Sans Superellipse Jumy 2 is a very bold, normal width, high contrast, upright, tall x-height font visually similar to 'Film Director JNL' by Jeff Levine (names referenced only for comparison).
Keywords: headlines, posters, logos, packaging, sports branding, industrial, retro, assertive, technical, sporty, impact, display, branding, clarity, sturdiness, condensed feel, squared, rounded corners, ink-trap like, blocky.
A heavy, compact sans built from rounded-rectangle forms, with squared counters and softened corners that create a superelliptical, machined look. Strokes are thick and confident, and many joins show small notches and scooped cut-ins that read like ink-trap-inspired detailing. Curves are restrained and geometric; round letters (O, Q, C) feel more like rounded boxes than circles, while verticals remain straight and rigid. The lowercase is sturdy with simplified bowls and short, blunt terminals, and figures are similarly boxy with tight interior apertures.

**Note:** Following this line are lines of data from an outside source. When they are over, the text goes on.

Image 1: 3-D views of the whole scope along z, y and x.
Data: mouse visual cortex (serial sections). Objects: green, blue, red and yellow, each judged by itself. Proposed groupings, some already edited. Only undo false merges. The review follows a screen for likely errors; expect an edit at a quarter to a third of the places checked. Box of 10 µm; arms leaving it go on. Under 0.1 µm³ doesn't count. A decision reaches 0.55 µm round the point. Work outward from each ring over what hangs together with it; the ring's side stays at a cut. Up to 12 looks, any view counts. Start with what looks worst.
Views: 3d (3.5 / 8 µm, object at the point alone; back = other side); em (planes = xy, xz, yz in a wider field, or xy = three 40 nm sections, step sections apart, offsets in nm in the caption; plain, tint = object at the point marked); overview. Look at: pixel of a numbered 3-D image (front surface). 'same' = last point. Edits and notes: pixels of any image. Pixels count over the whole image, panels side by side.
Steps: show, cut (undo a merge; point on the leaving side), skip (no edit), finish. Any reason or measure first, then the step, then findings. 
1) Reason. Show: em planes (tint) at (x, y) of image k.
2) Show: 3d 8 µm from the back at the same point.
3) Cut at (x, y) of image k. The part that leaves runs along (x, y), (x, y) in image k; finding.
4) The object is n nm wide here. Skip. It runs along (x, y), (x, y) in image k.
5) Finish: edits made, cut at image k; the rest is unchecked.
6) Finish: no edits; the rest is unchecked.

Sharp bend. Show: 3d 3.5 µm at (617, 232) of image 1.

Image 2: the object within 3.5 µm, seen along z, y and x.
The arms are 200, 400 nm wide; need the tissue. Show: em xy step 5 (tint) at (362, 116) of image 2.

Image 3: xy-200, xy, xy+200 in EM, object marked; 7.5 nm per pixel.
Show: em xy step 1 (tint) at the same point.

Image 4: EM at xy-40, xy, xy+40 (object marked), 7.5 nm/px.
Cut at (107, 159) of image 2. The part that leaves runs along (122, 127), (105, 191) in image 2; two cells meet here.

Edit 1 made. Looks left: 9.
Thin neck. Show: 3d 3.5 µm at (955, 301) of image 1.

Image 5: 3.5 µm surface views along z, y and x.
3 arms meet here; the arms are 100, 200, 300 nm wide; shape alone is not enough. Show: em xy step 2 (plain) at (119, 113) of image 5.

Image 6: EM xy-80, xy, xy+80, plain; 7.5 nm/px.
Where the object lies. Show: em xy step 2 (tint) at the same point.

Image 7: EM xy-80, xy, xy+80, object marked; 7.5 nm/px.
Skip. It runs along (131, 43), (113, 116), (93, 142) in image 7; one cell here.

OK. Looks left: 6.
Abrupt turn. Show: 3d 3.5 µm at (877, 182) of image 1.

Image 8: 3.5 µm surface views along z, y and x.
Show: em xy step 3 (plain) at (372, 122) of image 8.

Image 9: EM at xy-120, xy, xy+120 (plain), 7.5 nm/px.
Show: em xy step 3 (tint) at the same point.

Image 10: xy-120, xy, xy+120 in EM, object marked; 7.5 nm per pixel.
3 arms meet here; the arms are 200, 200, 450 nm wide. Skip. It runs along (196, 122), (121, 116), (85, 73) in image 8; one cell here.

Best suited to short, high-impact text such as headlines, posters, logo wordmarks, and packaging where a compact, powerful texture is desirable. It can also work for sports or industrial-themed branding, labels, and display typography that needs strong presence at medium-to-large sizes.
The overall tone is bold and no-nonsense, leaning industrial and athletic with a retro sign-painting and scoreboard flavor. Its tight, squared geometry and deliberate cut-ins give it a technical, engineered voice that feels energetic and commanding rather than delicate or bookish.
The design appears intended to deliver maximum punch in display settings through dense superelliptical shapes, blunt terminals, and functional notch detailing that preserves clarity in tight counters. Its consistent, modular geometry suggests a focus on bold identity work and attention-grabbing titles.
Spacing appears built for impact: counters are relatively small and the silhouette stays dense, which increases visual weight in headlines. The design maintains consistent corner radii and rectangular rhythm across letters, numbers, and punctuation, helping it hold together in loud, high-contrast settings.